When the DX is in landscape mode, the keyboard space bar could be enabled as an alternate Next Page button. This simple change would result no important collision with the text entry features, and would greatly enhance the usability of PDF documents in landscape mode for both right and left handed users. Another button on the bottom row of the keyboard, perhaps the Shift key, could be enabled as an alternate Previous Page button. This might result in a minor collision with existing uses, but one that is far less important than having convenient, hand-in-place access to the Previous Page function.
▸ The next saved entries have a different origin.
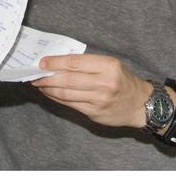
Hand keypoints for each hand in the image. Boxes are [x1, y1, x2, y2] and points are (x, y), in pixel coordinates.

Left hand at [31, 53, 150, 129]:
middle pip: (68, 80)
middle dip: (47, 77)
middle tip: (34, 74)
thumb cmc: (123, 81)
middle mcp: (104, 83)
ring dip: (48, 89)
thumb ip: (88, 63)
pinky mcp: (94, 113)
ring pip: (66, 94)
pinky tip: (50, 93)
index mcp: (109, 66)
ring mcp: (99, 100)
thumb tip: (59, 62)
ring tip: (39, 83)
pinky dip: (57, 98)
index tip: (42, 62)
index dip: (55, 62)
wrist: (140, 104)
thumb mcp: (111, 64)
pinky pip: (70, 104)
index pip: (75, 62)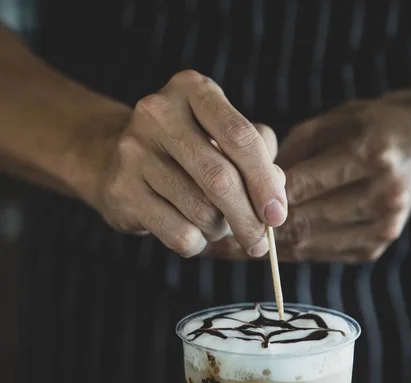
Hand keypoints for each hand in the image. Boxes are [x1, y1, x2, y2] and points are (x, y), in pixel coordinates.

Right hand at [84, 70, 286, 257]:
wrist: (112, 159)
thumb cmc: (185, 150)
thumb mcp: (223, 137)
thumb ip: (258, 157)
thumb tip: (276, 196)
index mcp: (193, 90)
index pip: (241, 137)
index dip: (265, 182)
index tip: (277, 215)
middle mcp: (159, 113)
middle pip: (221, 179)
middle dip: (248, 219)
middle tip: (259, 244)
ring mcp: (134, 152)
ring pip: (201, 212)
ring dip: (219, 230)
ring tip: (214, 224)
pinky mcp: (121, 190)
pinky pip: (178, 233)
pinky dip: (196, 243)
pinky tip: (191, 233)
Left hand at [206, 85, 410, 262]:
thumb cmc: (368, 127)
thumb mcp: (331, 122)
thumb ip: (291, 155)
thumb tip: (245, 187)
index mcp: (370, 153)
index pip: (299, 187)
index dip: (255, 203)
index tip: (218, 211)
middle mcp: (382, 195)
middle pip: (302, 223)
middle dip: (254, 231)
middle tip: (213, 238)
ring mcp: (383, 227)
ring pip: (308, 246)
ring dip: (266, 246)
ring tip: (229, 246)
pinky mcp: (376, 247)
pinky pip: (321, 254)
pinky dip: (291, 250)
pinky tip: (266, 246)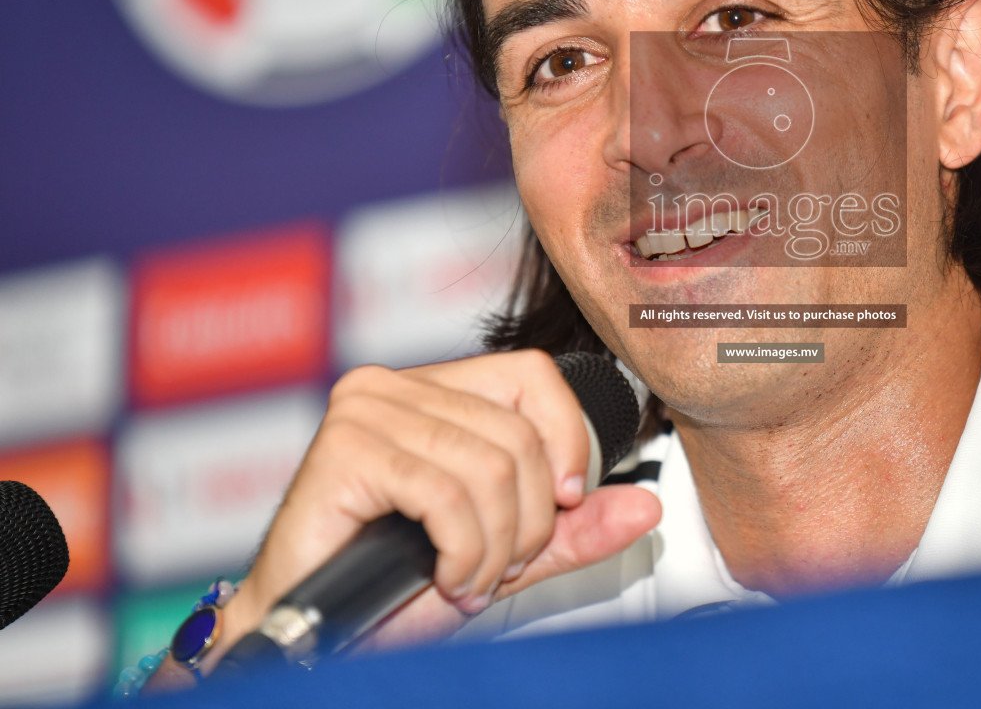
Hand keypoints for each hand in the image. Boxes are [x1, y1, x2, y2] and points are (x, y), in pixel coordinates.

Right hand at [196, 350, 661, 670]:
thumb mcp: (502, 553)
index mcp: (433, 390)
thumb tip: (646, 506)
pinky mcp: (344, 449)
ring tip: (470, 580)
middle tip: (501, 568)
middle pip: (518, 435)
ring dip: (495, 546)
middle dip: (530, 520)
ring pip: (489, 467)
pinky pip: (446, 494)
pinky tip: (446, 578)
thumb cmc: (387, 588)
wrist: (306, 633)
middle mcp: (394, 387)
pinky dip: (463, 550)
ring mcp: (365, 411)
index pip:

It is a major embarrassment for Amazon that the Kindle DX was released to customers with such a poor user interface for PDF documents. The current PDF document support should be viewed as an “experimental feature” at best, and the deficit leaves a hole in Amazon’s product line that could be a nice opportunity for competitors like Sony and Plastic Logic. The hope for Kindle DX customers is that Amazon will rapidly improve PDF usability through a major firmware update. Some improvements, like better menu organization and sane use of the keyboard, are pretty easy stuff. Others, like improved contrast options for color documents and support for intra-document linkage, might require a license for different software from Adobe, or perhaps the switch to a third party PDF rendering engine.
It has been rumored that release of the Kindle 2 was delayed past the Christmas season because Jeff Bezos was dissatisfied with early releases for the user interface firmware. One wonders who within Amazon approved of the PDF document features for the Kindle DX.